_RECORDS SHOWN_
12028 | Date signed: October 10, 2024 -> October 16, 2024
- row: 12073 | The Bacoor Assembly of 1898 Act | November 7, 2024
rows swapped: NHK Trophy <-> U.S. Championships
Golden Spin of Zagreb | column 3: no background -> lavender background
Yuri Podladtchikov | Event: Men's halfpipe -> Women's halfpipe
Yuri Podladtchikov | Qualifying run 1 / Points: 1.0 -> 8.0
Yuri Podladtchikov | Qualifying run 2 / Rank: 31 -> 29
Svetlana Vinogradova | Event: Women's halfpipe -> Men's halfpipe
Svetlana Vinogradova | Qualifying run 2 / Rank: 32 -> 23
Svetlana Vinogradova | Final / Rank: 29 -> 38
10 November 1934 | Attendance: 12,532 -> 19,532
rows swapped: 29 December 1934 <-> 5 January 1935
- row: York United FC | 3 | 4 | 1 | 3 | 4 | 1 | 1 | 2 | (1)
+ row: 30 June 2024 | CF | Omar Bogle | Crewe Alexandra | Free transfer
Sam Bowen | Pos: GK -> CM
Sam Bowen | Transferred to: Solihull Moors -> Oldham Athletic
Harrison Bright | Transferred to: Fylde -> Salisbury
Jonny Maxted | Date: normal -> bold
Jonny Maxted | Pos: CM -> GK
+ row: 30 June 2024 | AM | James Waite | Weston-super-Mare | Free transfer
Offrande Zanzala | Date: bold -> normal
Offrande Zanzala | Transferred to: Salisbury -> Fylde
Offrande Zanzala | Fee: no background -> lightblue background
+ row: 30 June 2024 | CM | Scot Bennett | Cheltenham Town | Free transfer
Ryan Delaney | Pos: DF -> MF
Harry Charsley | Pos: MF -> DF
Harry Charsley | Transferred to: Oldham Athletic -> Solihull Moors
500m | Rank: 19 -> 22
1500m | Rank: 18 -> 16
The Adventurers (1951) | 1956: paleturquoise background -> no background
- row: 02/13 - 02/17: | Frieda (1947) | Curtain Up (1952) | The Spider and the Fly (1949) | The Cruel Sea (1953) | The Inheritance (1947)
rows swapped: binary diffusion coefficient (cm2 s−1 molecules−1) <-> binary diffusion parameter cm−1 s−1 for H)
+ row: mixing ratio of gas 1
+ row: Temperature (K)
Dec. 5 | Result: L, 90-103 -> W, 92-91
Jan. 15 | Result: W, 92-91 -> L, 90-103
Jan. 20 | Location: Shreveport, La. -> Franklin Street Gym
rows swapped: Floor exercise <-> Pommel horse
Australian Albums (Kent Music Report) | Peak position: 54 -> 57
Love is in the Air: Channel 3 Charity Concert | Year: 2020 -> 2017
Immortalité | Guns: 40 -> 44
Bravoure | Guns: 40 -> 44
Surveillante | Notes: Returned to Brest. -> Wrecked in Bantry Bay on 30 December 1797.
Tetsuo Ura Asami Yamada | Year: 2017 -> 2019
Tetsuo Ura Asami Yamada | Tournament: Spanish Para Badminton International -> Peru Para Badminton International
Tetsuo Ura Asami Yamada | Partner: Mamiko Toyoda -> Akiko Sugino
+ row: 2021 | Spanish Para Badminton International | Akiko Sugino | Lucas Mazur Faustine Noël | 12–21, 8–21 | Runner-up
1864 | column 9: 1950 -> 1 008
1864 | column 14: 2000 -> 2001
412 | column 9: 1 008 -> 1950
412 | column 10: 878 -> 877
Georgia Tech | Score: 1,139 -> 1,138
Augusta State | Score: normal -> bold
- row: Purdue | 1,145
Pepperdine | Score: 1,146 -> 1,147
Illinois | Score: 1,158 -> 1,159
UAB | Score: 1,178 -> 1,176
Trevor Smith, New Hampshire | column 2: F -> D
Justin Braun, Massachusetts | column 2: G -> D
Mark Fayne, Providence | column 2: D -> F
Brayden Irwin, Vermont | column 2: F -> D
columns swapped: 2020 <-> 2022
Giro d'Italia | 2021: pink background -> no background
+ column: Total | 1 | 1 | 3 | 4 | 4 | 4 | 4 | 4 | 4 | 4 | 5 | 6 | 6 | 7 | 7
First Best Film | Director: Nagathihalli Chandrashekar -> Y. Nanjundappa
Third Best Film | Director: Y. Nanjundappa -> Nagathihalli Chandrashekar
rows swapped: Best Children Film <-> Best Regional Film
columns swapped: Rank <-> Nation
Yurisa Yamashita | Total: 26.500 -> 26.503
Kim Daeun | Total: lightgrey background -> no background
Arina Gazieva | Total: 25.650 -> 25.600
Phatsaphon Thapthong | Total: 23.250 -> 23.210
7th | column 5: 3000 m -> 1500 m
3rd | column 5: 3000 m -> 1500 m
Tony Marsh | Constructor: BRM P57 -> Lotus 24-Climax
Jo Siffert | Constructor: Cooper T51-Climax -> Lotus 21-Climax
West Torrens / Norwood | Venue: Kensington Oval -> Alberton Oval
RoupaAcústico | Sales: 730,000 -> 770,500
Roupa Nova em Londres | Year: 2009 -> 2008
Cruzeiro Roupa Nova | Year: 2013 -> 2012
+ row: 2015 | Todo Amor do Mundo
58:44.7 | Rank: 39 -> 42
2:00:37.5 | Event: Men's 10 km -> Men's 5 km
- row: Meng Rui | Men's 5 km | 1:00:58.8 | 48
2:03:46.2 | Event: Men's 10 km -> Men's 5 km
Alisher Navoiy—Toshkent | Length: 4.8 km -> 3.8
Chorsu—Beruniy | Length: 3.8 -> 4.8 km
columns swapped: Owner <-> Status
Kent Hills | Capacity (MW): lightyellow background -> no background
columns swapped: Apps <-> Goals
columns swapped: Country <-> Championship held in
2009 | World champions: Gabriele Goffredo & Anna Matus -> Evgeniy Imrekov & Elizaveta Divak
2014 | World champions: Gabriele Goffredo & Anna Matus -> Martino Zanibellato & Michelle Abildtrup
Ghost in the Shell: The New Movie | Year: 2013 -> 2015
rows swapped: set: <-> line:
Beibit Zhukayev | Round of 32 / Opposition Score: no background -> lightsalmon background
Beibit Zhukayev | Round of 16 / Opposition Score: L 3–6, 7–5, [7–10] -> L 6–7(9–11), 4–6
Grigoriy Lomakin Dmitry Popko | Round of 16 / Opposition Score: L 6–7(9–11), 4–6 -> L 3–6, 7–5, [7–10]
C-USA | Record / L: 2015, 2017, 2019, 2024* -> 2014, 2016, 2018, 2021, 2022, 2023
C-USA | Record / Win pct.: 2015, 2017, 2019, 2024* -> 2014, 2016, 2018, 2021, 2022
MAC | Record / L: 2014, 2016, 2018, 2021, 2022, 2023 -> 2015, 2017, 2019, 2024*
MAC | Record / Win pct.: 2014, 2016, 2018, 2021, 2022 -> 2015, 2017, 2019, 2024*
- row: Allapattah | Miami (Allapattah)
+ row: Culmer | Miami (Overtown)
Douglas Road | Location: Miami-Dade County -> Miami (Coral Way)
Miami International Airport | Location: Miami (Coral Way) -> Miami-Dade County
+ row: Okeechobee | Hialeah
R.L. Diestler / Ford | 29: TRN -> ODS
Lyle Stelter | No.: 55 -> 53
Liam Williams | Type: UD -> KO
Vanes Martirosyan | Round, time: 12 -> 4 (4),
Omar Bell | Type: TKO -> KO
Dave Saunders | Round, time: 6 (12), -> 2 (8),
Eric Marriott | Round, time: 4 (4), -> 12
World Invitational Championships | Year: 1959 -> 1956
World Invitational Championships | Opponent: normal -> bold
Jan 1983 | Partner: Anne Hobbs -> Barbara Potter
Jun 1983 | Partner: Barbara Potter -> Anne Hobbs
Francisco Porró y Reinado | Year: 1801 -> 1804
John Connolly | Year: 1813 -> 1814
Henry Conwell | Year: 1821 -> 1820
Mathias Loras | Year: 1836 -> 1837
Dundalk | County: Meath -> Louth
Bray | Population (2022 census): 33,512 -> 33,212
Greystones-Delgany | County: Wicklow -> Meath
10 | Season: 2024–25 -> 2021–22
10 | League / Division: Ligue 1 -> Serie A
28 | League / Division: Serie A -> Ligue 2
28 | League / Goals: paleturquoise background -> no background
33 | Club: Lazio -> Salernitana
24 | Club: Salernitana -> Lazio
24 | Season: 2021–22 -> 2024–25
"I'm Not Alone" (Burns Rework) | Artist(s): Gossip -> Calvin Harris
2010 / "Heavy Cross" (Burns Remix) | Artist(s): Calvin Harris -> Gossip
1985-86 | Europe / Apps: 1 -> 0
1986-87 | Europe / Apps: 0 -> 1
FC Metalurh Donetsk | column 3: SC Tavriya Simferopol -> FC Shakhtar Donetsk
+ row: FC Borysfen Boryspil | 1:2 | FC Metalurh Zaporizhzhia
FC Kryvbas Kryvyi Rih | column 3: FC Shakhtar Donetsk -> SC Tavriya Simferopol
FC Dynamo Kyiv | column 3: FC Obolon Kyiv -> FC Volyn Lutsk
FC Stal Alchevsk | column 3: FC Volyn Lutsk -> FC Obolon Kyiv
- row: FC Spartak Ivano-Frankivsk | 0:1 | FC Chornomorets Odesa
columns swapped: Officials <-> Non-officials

_THE REQUEST_
Copy out word for word every line of the entries above, from the first line through the line that contains "Svetlana Vinogradova | Event: Women's", including both.

_SOLUTION TO THIS EXERCISE_
12028 | Date signed: October 10, 2024 -> October 16, 2024
- row: 12073 | The Bacoor Assembly of 1898 Act | November 7, 2024
rows swapped: NHK Trophy <-> U.S. Championships
Golden Spin of Zagreb | column 3: no background -> lavender background
Yuri Podladtchikov | Event: Men's halfpipe -> Women's halfpipe
Yuri Podladtchikov | Qualifying run 1 / Points: 1.0 -> 8.0
Yuri Podladtchikov | Qualifying run 2 / Rank: 31 -> 29
Svetlana Vinogradova | Event: Women's halfpipe -> Men's halfpipe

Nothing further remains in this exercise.